Books > Business & Economics > Personal Finance - General
Books > Nature > Environmental Conservation & Protection - General

 
Publishers Weekly Reviews

Publishers Weekly® Reviews

  • Reviewed in: Publishers Weekly, page 64.
  • Review Date: 2008-02-25
  • Reviewer: Staff

Bach (The Automatic Millionaire; Start Late, Finish Rich) offers a multitude of suggestions for conserving the planet—and your money—in this attractive and accessible guide. A few of Bach's tips require making a serious commitment (growing your own vegetables, using recyclable energy, trading in your car for a fuel-efficient model); others such as unplugging unused appliances, switching to compact fluorescent bulbs and eating less meat are simple—if familiar—ways to go green.
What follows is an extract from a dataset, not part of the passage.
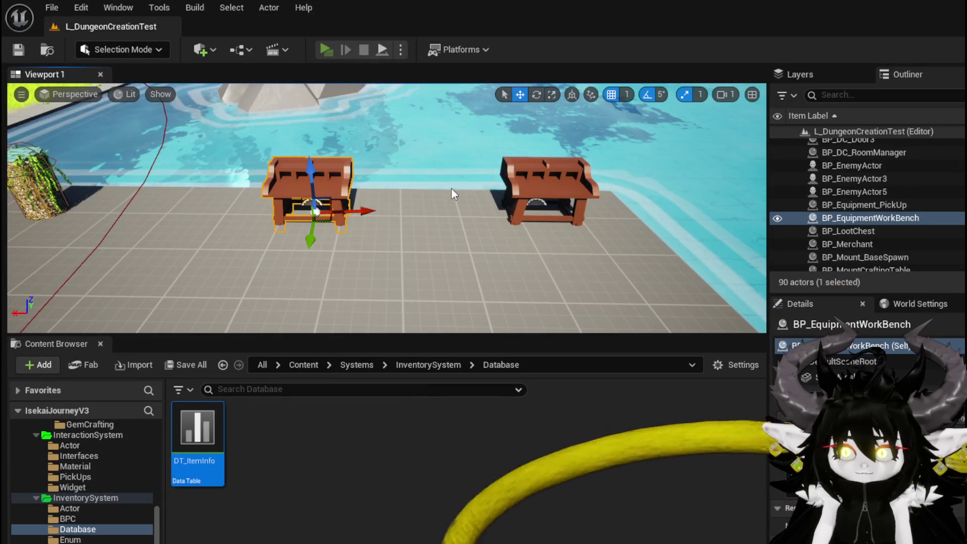
{"action": "key", "text": "w"}
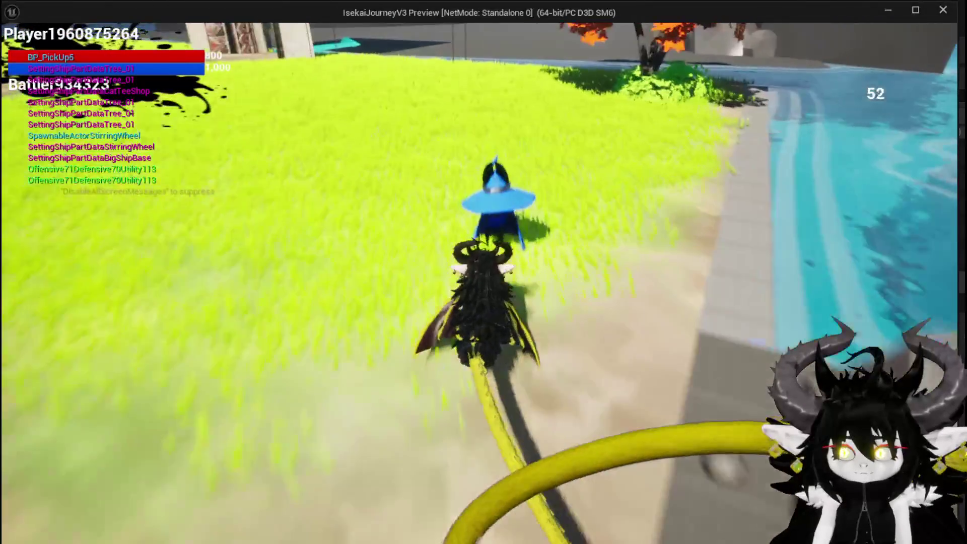
{"action": "key", "text": "e"}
Bach also advocates making environmental consciousness a family value (spending more family time in nature, taking volunteer vacations), greening holidays by using recycled wrapping paper, sending e-cards and “tree-cycling.” Bach clarifies how the most conservative changes in lifestyle can yield radical results: “If every U.S. computer and monitor were turned off at night, the nation could shut eight large power stations and avoid emitting 7 million tons of CO2 every year.” In the “Finish Rich” section, Bach turns his attention from going green to getting green—investing the money you save in eco-friendly businesses. A winning and wise guide, this book—printed on recycled paper with proceeds going to a green advocacy group—will find a large audience. (Apr.)